Category : Diary/Journal

Sub Category : N/A
Currently, as of now I have made 34 years in this planet of agony and strife. Sad sad girl since birth. A fighter. A fighter to survive, a fighter to never let go. As a teenager; I wrote to release the pain. Writting was my secret escape. Most my age didnt know or care about that secret sacred place. I thought I would always be able to open that door when it was needed. I assumed it was easily acessable when I needed to run and hide.
 Once I had my 2nd daughter I didnt really give up writting, but, writting became out of my grasp. Poetic emotions have always sort of floated around in my head; and never making it on to paper. 
Now that physically Im older, but so broken and tired inside secretly. I stumbled upon that old familiar doorway that I once used to escape the pain of my world, my sad perceptions.
I crack open the door and take a peek in, with excitement,yet much fear. I see that this long lost place has been populated much more. Theres a feeling of comfort but achiness lingres heavily,I never forgotten. Standing in the entrance all im seeing are so many more lost souls out here wispering unspoken words. Amazed as I am watching the busyness of diffrent shadows, in-and-out, touching base on our poetic demension.
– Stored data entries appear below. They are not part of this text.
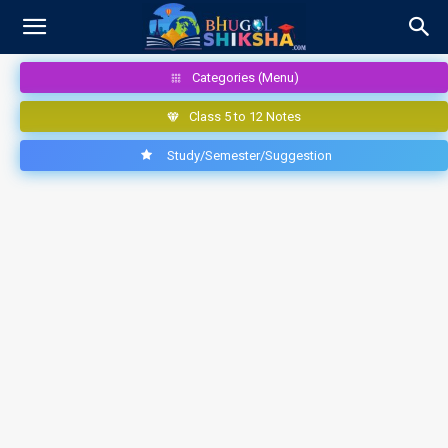
Categories (Menu)
Class 5 to 12 Notes
Study/Semester/Suggestion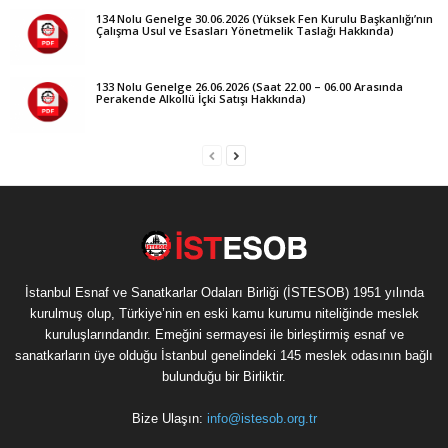
134 Nolu Genelge 30.06.2026 (Yüksek Fen Kurulu Başkanlığı’nın
Çalışma Usul ve Esasları Yönetmelik Taslağı Hakkında)
133 Nolu Genelge 26.06.2026 (Saat 22.00 – 06.00 Arasında
Perakende Alkollü İçki Satışı Hakkında)
İstanbul Esnaf ve Sanatkarlar Odaları Birliği (İSTESOB) 1951 yılında
kurulmuş olup, Türkiye’nin en eski kamu kurumu niteliğinde meslek
kuruluşlarındandır. Emeğini sermayesi ile birleştirmiş esnaf ve
sanatkarların üye olduğu İstanbul genelindeki 145 meslek odasının bağlı
bulunduğu bir Birliktir.
Bize Ulaşın:
info@istesob.org.tr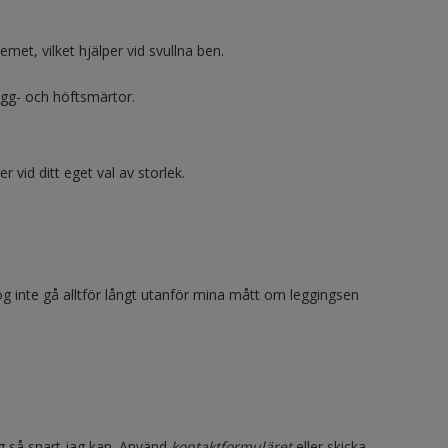
et, vilket hjälper vid svullna ben.
gg- och höftsmärtor.
 vid ditt eget val av storlek.
g inte gå alltför långt utanför mina mått om leggingsen
ag så snart jag kan. Använd
kontaktformuläret
eller skicka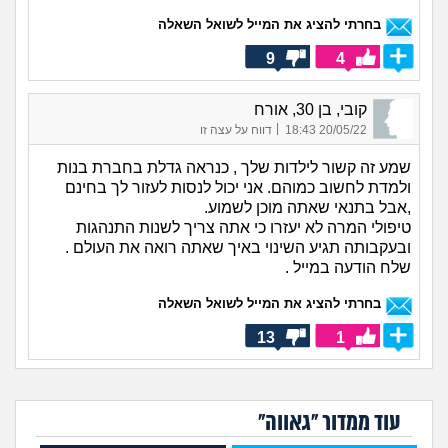
בחרתי להציג את המייל לשואל השאלה
9
4
קובי, בן 30, אורח
|
20/05/22 18:43
דווח על עצה זו
שמע זה קשור לילדות שלך , כנראה גדלת בחברת בנות
ולמדת לחשוב כמוהם. אני יכול לנסות לעזור לך בחינם
,אבל בתנאי שאתה מוכן לשמוע.
טיפולי המרה לא יעזרו כי אתה צריך לשנות התנהגות
ובעקבותה תגיע השינוי באיך שאתה רואה את העולם .
שלח הודעה במייל .
בחרתי להציג את המייל לשואל השאלה
13
1
עוד ממדור "גאווה"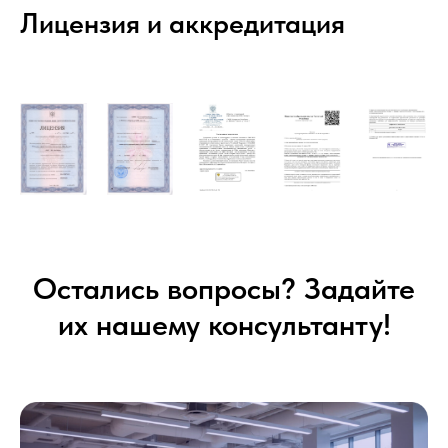
Лицензия и аккредитация
Остались вопросы? Задайте
их нашему консультанту!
 In silence, my heart aches simotaniously, with the lost souls just like mine. "Welcome back!" I say, with a sigh of relief.
Its been so long that I have been trapped on planet writters block for 15 or more years; and then suddenly I woke up on a ship; set to un-trap the lost soul of this little girl inside. She has so many scars to heal. Forgotten about very young, unlucky in life and later was robbed of her youth, and became a mother too fast." Sola Survior"... Shes been traveling the road of uncertanty, head to the unknown. Asking.... Did she make it? She had to be here. I knew she would always come back.Did she grow? Did she learn? Does she hate me? Do we know eachother anymore?
Here, I know she sees me back, im sorry its been such a long time. I didnt forget you like everyone. Just come and get me, Im waiting. Here, Here we will meet again soon, Im ready now.